═══ EXERCISE INPUT
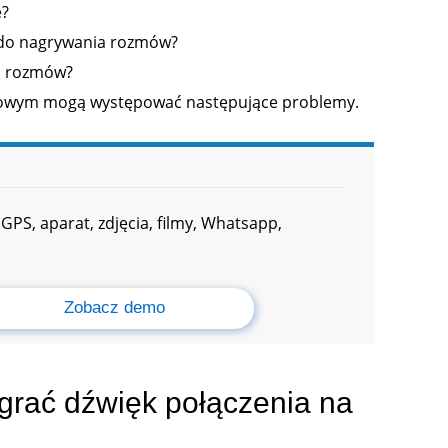
e?
u do nagrywania rozmów?
ia rozmów?
kowym mogą występować następujące problemy.
GPS, aparat, zdjęcia, filmy, Whatsapp,
Zobacz demo
grać dźwięk połączenia na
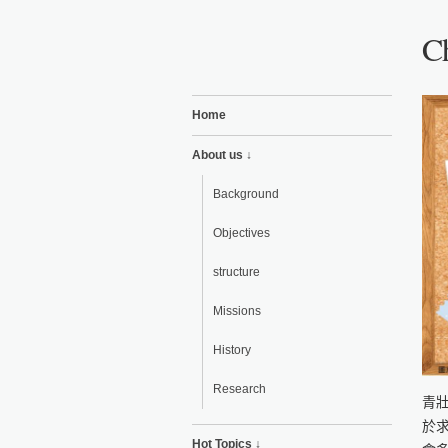
Ch
Home
About us ↓
Background
Objectives
structure
Missions
History
Research
青
於
Hot Topics ↓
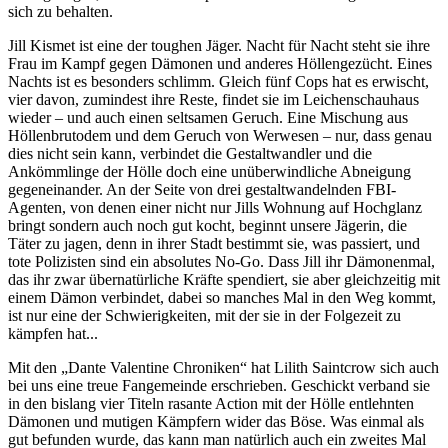
sich zu behalten.
Jill Kismet ist eine der toughen Jäger. Nacht für Nacht steht sie ihre
Frau im Kampf gegen Dämonen und anderes Höllengezücht. Eines
Nachts ist es besonders schlimm. Gleich fünf Cops hat es erwischt,
vier davon, zumindest ihre Reste, findet sie im Leichenschauhaus
wieder – und auch einen seltsamen Geruch. Eine Mischung aus
Höllenbrutodem und dem Geruch von Werwesen – nur, dass genau
dies nicht sein kann, verbindet die Gestaltwandler und die
Ankömmlinge der Hölle doch eine unüberwindliche Abneigung
gegeneinander. An der Seite von drei gestaltwandelnden FBI-
Agenten, von denen einer nicht nur Jills Wohnung auf Hochglanz
bringt sondern auch noch gut kocht, beginnt unsere Jägerin, die
Täter zu jagen, denn in ihrer Stadt bestimmt sie, was passiert, und
tote Polizisten sind ein absolutes No-Go. Dass Jill ihr Dämonenmal,
das ihr zwar übernatürliche Kräfte spendiert, sie aber gleichzeitig mit
einem Dämon verbindet, dabei so manches Mal in den Weg kommt,
ist nur eine der Schwierigkeiten, mit der sie in der Folgezeit zu
kämpfen hat...
Mit den „Dante Valentine Chroniken“ hat Lilith Saintcrow sich auch
bei uns eine treue Fangemeinde erschrieben. Geschickt verband sie
in den bislang vier Titeln rasante Action mit der Hölle entlehnten
Dämonen und mutigen Kämpfern wider das Böse. Was einmal als
gut befunden wurde, das kann man natürlich auch ein zweites Mal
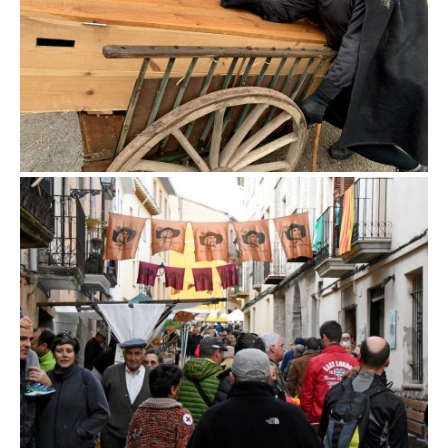
Fira d'en Rocaguinarda a Olost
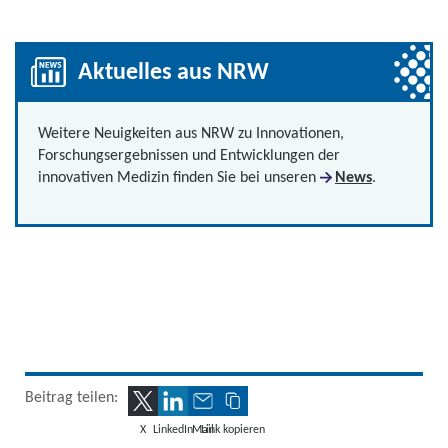
Aktuelles aus NRW
Weitere Neuigkeiten aus NRW zu Innovationen,
Forschungsergebnissen und Entwicklungen der
innovativen Medizin finden Sie bei unseren
News
.
Beitrag teilen:
X
LinkedIn
Mail
Link kopieren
══════
» **WHAT TO PRODUCE**
Starting at the line containing "kowym mogą występować następujące problemy." and finishing at the line containing "ist nur eine", return those lines exactly as they appear above, without the pictures.

» **RESULT**
kowym mogą występować następujące problemy.
GPS, aparat, zdjęcia, filmy, Whatsapp,
Zobacz demo
grać dźwięk połączenia na
Ch
Home
About us ↓
Background
Objectives
structure
Missions
History
Research
青
於
Hot Topics ↓
sich zu behalten.
Jill Kismet ist eine der toughen Jäger. Nacht für Nacht steht sie ihre
Frau im Kampf gegen Dämonen und anderes Höllengezücht. Eines
Nachts ist es besonders schlimm. Gleich fünf Cops hat es erwischt,
vier davon, zumindest ihre Reste, findet sie im Leichenschauhaus
wieder – und auch einen seltsamen Geruch. Eine Mischung aus
Höllenbrutodem und dem Geruch von Werwesen – nur, dass genau
dies nicht sein kann, verbindet die Gestaltwandler und die
Ankömmlinge der Hölle doch eine unüberwindliche Abneigung
gegeneinander. An der Seite von drei gestaltwandelnden FBI-
Agenten, von denen einer nicht nur Jills Wohnung auf Hochglanz
bringt sondern auch noch gut kocht, beginnt unsere Jägerin, die
Täter zu jagen, denn in ihrer Stadt bestimmt sie, was passiert, und
tote Polizisten sind ein absolutes No-Go. Dass Jill ihr Dämonenmal,
das ihr zwar übernatürliche Kräfte spendiert, sie aber gleichzeitig mit
einem Dämon verbindet, dabei so manches Mal in den Weg kommt,
ist nur eine der Schwierigkeiten, mit der sie in der Folgezeit zu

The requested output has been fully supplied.